Das war eine sehr günstige Ausgangslage, um Großes zu bewegen.

(Albert Rupprecht [CDU/CSU]: Was wir getan haben!)

Diese Chance haben Union und SPD verspielt.

(Beifall beim BÜNDNIS 90/DIE GRÜNEN sowie bei Abgeordneten der LINKEN – Albert Rupprecht [CDU/CSU]: Irrtum!)

Für faire statt prekäre Wissenschaftskarrieren zu sorgen, ist nun mal ein Marathonlauf, aber der Koalition ist schon nach 100 Metern die Puste ausgegangen.

(Dr. Karamba Diaby [SPD]: Also, ist ja mutig!)

Bessere Bedingungen in der Wissenschaft bleiben auf der Strecke, und das ist schlecht; denn wir dürfen kein Talent vergraulen.

(Beifall beim BÜNDNIS 90/DIE GRÜNEN und bei der LINKEN – Albert Rupprecht [CDU/CSU]: Sie sind selber nicht hinterhergekommen!)

Kurzatmig ist ihr sogenanntes Nachwuchsprogramm. Bei 1 000 Tenure-Track-Professuren an Universitäten bleiben unklare Perspektiven und wenig Planbarkeit für viel zu viele Alltag. Auch fehlt Ihrem Tenure-Track-Programm eine explizite Förderung von Frauen, während zugleich die Zukunft des Professorinnenprogramms völlig ungewiss ist. Für dauerhafte Karrierewege neben der Professur sorgen Sie nicht, und die Tenure-Track-Professuren sind viel zu wenig lukrativ und attraktiv für viele Universitäten.

(Dr. Ernst Dieter Rossmann [SPD]: Abwarten!)

Die Fachhochschulen haben Union und SPD gleich jahrelang vergessen,

(Dr. Simone Raatz [SPD]: Das stimmt nicht!)

obwohl sie besonders damit zu kämpfen haben, Professorinnen und Professoren zu gewinnen. Ein Nachwuchsprogramm für die FHs gibt es noch nicht. Machen Sie das doch endlich! Wer regiert denn? Fazit: Mit Ihrem Nachwuchsprogramm müssen Sie noch mal ins Trainingslager.

(Beifall beim BÜNDNIS 90/DIE GRÜNEN und bei der LINKEN – Dr. Simone Raatz [SPD]: Liegt so gut wie auf dem Tisch!)

Schnappatmung bekomme ich allerdings bei Ihrer Novelle des Wissenschaftszeitvertragsgesetzes.

(Dr. Thomas Feist [CDU/CSU]: Das möchte ich einmal sehen!)

AUFGABEN
(a) Beantworten Sie anhand des Lesetextes über Wissenschaftskarrieren die folgenden Fragen:
(i) Wie viele Tenure-Track-Professuren an Universitäten werden genannt?
(ii) Was gibt es laut dem Lesetext für die Fachhochschulen noch nicht?
(iii) Bei welcher Novelle bekommt die sprechende Person Schnappatmung?
(b) Führen Sie den Lesetext über Wissenschaftskarrieren im Anschluss an seinen letzten Satz fort.

MATERIAL
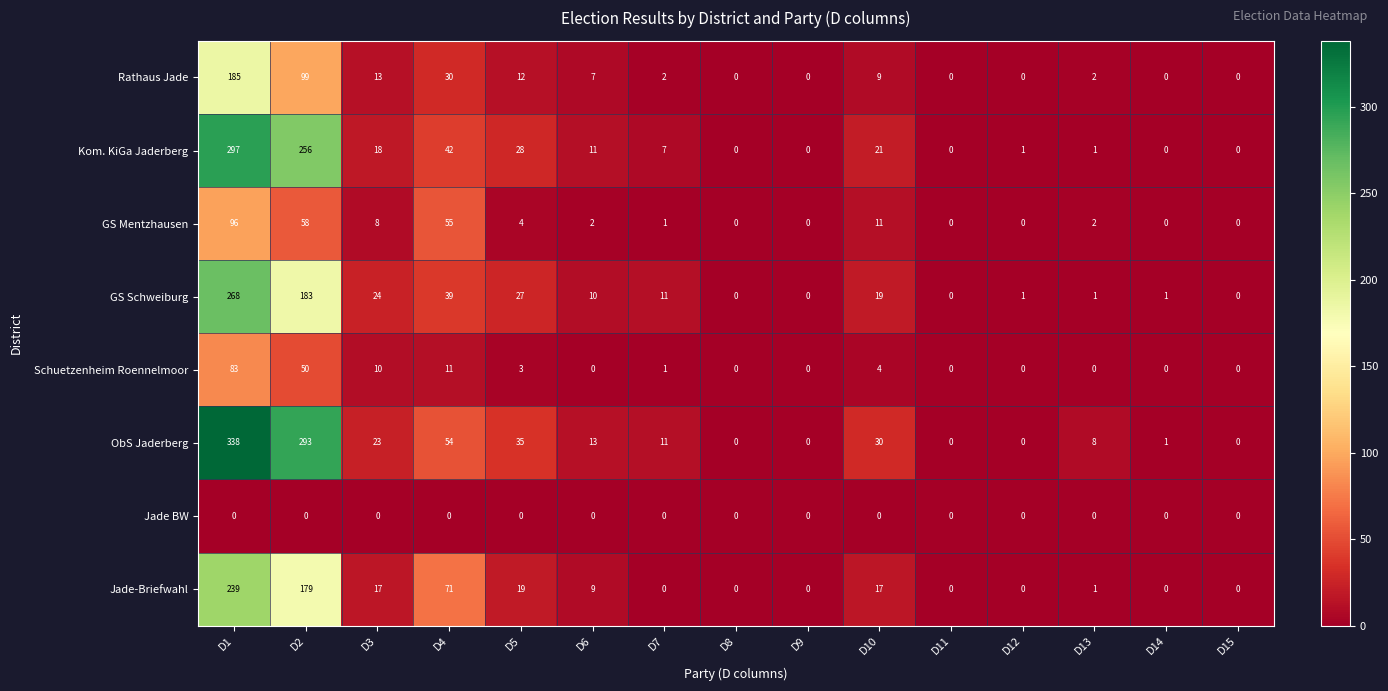

At which label does Kom. KiGa Jaderberg reach its peak?

D1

LÖSUNGEN
(a)
(i) Es werden 1 000 Tenure-Track-Professuren an Universitäten genannt.
(ii) Für die Fachhochschulen gibt es noch kein Nachwuchsprogramm.
(iii) Die sprechende Person bekommt Schnappatmung bei der Novelle des Wissenschaftszeitvertragsgesetzes.

(b)
Es fehlt noch eine systematische Untersuchung. Sie kommt erst 2020, also fast am Ende der nächsten Legislaturperiode,

(Nicole Gohlke [DIE LINKE]: Ja, eben! Warum denn nicht früher?)

obwohl man schon jetzt weiß – das haben die Anhörungen gezeigt –, dass Ihre Novelle nicht vernünftig wirken kann und viel zu große Hoffnungen damit verbunden werden.

Mindestvertragslaufzeiten sind Fehlanzeige,

(Tankred Schipanski [CDU/CSU]: Natürlich!)

und undefiniert ist zum Beispiel, was unter Qualifizierung zu verstehen ist

(Nicole Gohlke [DIE LINKE]: Genau!)

und was eine angemessene Befristungsdauer für einen Qualifizierungsschritt sein soll.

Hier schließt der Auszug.